• **THE TASK**: Go through the records and restate them word for word, omitting images.

• **DATA**:
+---+

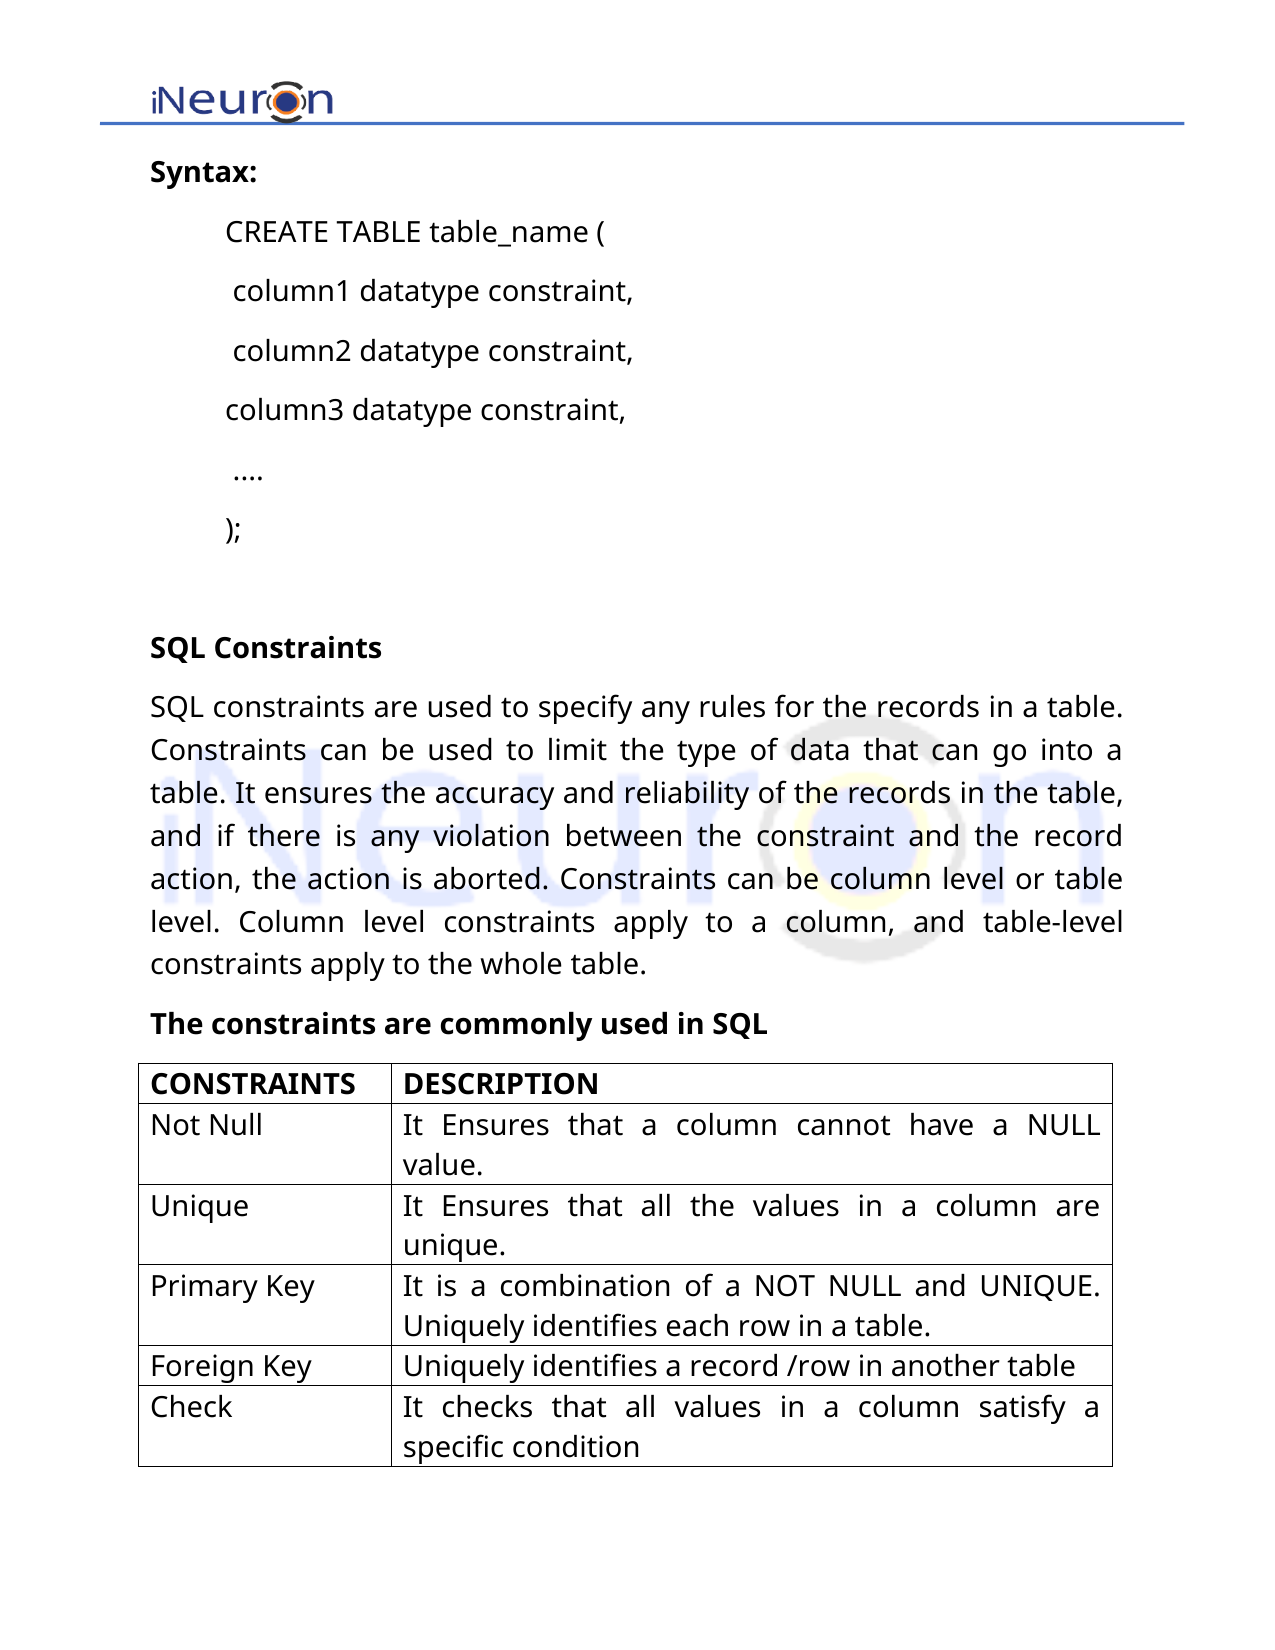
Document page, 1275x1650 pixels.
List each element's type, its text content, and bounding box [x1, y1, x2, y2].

table_cell It checks that all values in a column satisfy a specific condition [392, 1386, 1112, 1466]
text .... [150, 449, 1125, 488]
text CREATE TABLE table_name ( [150, 211, 1125, 251]
table_cell It Ensures that all the values in a column are unique. [392, 1185, 1112, 1264]
text column1 datatype constraint, [150, 270, 1125, 310]
table_cell Unique [139, 1185, 391, 1264]
table_cell It Ensures that a column cannot have a NULL value. [392, 1104, 1112, 1184]
text SQL Constraints [150, 627, 1125, 667]
table_cell It is a combination of a NOT NULL and UNIQUE. Uniquely identifies each row in a table. [392, 1265, 1112, 1344]
text SQL constraints are used to specify any rules for the records in a table. Constraints can be used to limit the type of data that can go into a table. It ensures the accuracy and reliability of the records in the table, and if there is any violation between the constraint and the record action, the action is aborted. Constraints can be column level or table level. Column level constraints apply to a column, and table-level constraints apply to the whole table. [150, 687, 1125, 983]
text column3 datatype constraint, [150, 389, 1125, 429]
table_header CONSTRAINTS [139, 1064, 391, 1103]
text ); [150, 508, 1125, 548]
table_cell Not Null [139, 1104, 391, 1184]
text Syntax: [150, 151, 1125, 191]
table_cell Foreign Key [139, 1346, 391, 1385]
table_header DESCRIPTION [392, 1064, 1112, 1103]
table_cell Uniquely identifies a record /row in another table [392, 1346, 1112, 1385]
table_cell Primary Key [139, 1265, 391, 1344]
text The constraints are commonly used in SQL [150, 1003, 1125, 1043]
picture [150, 75, 335, 124]
text column2 datatype constraint, [150, 330, 1125, 369]
table_cell Check [139, 1386, 391, 1466]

+---+

• **RESPONSE AREA**:
Document page, 1275x1650 pixels.
List each element's type, its text content, and bounding box [x1, y1, x2, y2].

table_cell It checks that all values in a column satisfy a specific condition [392, 1386, 1112, 1466]
text .... [150, 449, 1125, 488]
text CREATE TABLE table_name ( [150, 211, 1125, 251]
table_cell It Ensures that all the values in a column are unique. [392, 1185, 1112, 1264]
text column1 datatype constraint, [150, 270, 1125, 310]
table_cell Unique [139, 1185, 391, 1264]
table_cell It Ensures that a column cannot have a NULL value. [392, 1104, 1112, 1184]
text SQL Constraints [150, 627, 1125, 667]
table_cell It is a combination of a NOT NULL and UNIQUE. Uniquely identifies each row in a table. [392, 1265, 1112, 1344]
text SQL constraints are used to specify any rules for the records in a table. Constraints can be used to limit the type of data that can go into a table. It ensures the accuracy and reliability of the records in the table, and if there is any violation between the constraint and the record action, the action is aborted. Constraints can be column level or table level. Column level constraints apply to a column, and table-level constraints apply to the whole table. [150, 687, 1125, 983]
text column3 datatype constraint, [150, 389, 1125, 429]
table_header CONSTRAINTS [139, 1064, 391, 1103]
text ); [150, 508, 1125, 548]
table_cell Not Null [139, 1104, 391, 1184]
text Syntax: [150, 151, 1125, 191]
table_cell Foreign Key [139, 1346, 391, 1385]
table_header DESCRIPTION [392, 1064, 1112, 1103]
table_cell Uniquely identifies a record /row in another table [392, 1346, 1112, 1385]
table_cell Primary Key [139, 1265, 391, 1344]
text The constraints are commonly used in SQL [150, 1003, 1125, 1043]
picture [150, 75, 335, 124]
text column2 datatype constraint, [150, 330, 1125, 369]
table_cell Check [139, 1386, 391, 1466]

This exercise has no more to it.